На бредоподобном этапе выраженная астения властвует настолько, что вынуждает пациентов укладываться в постель. Даже маниоформный синдром с конфабулёзом демонстрирует выраженную физическую немощь. На порядок чаще в клинике наблюдается органическая депрессия с бредом. На фоне депрессии, утяжелившейся по сравнению с предыдущим этапом, появляются бредоподобные идеи, по большей части интерпретативные, объясняющие физическую несостоятельность пациента. Это могут быть идеи отравления, ревности, ущерба и т. д. Обычно эти идеи нестойки, несистематизированы и не разрабатываются больным. При малейшем улучшении состояния пациента бредовые идеи достаточно легко корригируются. Следует подчеркнуть, что бредоподобные идеи всегда опираются на реальные факты, и достаточно логично из них выводимы. Это ставит данный психопатологический феномен между сверхценными и доминирующими идеями. Бредоподобный компонент депрессии оказывается наиболее ярким и демонстративным признаком, что и определило само название этого этапного синдрома. Но как уже отмечалось, все-таки главным структурным элементом его остается астения. Одновременно усиливается нарушения памяти, почему бредоподобные идеи нередко забываются больными и легко замещаются другими, столь же нестойкими и несистематизированными. У некоторых пациентов может отсутствовать критика к нарушениям памяти, но самые простые объективные исследования позволяют легко выявить мнестические расстройства, подчас весьма грубые.

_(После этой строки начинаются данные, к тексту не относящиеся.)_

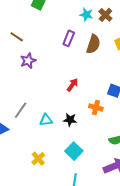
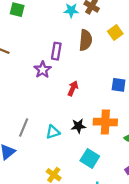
purple rectangle: (69, 38) -> (56, 51), moved
purple star: (28, 61) -> (43, 70), moved
orange cross: (96, 108) -> (105, 122), moved, size x1.5

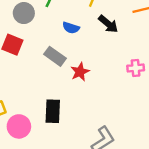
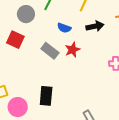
black arrow: (108, 24) -> (95, 26), turned -54
red star: (80, 72) -> (72, 50), moved

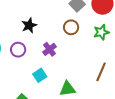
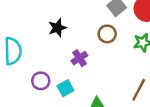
purple circle: (18, 50) -> (41, 81), moved

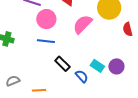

Само появление бредоподобных идей, несомненно, указывает на то, что достаточно сильно страдает мышление, оно становится конкретным, временами до примитивности. Больные могут жаловаться, что стали медленнее соображать, что им с трудом даются сложные логические построения. Но критика к нарушениям мышления у больных, как правило, недостаточная по вполне понятным причинам. Обычно эти признаки легко выявляются в психическом статусе, если врач внимателен или хорошо знает достижения личности в преморбиде.

Только подробный и целенаправленный разговор с пациентом позволяет выявить участившиеся и более тяжёлые, чем на предыдущем этапе, эквиваленты эпилептических пароксизмов. Усиливаются суицидальные тенденции, а иногда и совершаются компульсивные суицидальные действия, если последним в значительной мере не мешает выраженная астения. Нередко наблюдаются отдельные признаки делириозного помрачения сознания, возникающие обычно в ночное время. Появляются элементарные зрительные или слуховые галлюцинации, психосенсорные расстройства, возможно формирование полноценного делирия. Но эти явления носят характер нестойкости, кратковременности и пароксизмальности с хорошо выраженным симптомом пробуждаемости.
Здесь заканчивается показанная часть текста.